In the northern city of Hinche, the manager at a cholera treatment center, where the dead were being laid out on the front lawn, said he feared the outbreak was worsening.
"It is changing in a negative way," Prince Pierre Soncon said, confirming four deaths at the center on Saturday alone.
"At the beginning of the epidemic there were three cases per day, then 15, then 35. This morning, we had already seen 60."
Hinche is patrolled by UN troops from Nepal, but some local residents have accused the UN soldiers of spreading the disease. As a result, six peacekeepers were injured last Monday when about 400 angry demonstrators pelted them with rocks.
Though tensions have eased in recent days, but another demonstration was planned in Hinche for this Monday, residents said.
A senior UN official on Saturday expressed disappointment with the international response to its appeal for 164 million dollars to help Haiti combat the epidemic.
"So far we only have received less than 10 percent of what we need," said UN Humanitarian Coordinator Nigel Fisher.
"Critical supplies and skills are urgently needed," he added. "We need doctors, nurses, water purification systems, chlorine tablets, soap, oral rehydration salts, tents for cholera treatment centers and a range of other supplies."
The UN Cholera Response Plan, for which the 164 million are sought, focuses on improving the quality of drinking water, sanitation and on public information to help prevent the spread of the disease.

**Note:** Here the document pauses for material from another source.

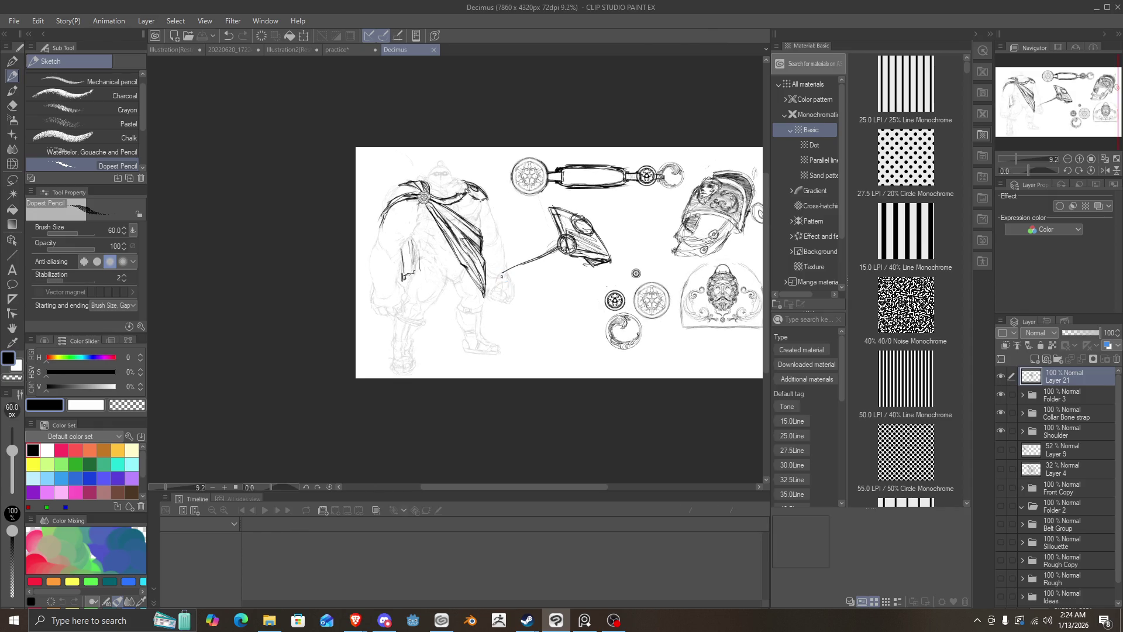
Step: Add the Shoulder folder to Layer 21's selection, comparing its visibility and expanding it once
scroll(503, 275, "up", 3)
scroll(503, 274, "down", 1)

The response has been slowed by violence in Cap-Haitien, where riots have targeted UN peacekeepers blamed for importing Haiti's first cholera outbreak in more than 50 years.
Meanwhile, three cases have been found in the neighboring Dominican Republic, including a newborn baby and her grandmother in the capital Santo Domingo -- who have never been to Haiti.
Two cases have appeared in the US state of Florida -- both from people who traveled from Haiti.
The cholera outbreak is bringing new chaos to Haiti after its capital was ravaged in a January quake that killed 250,000 people.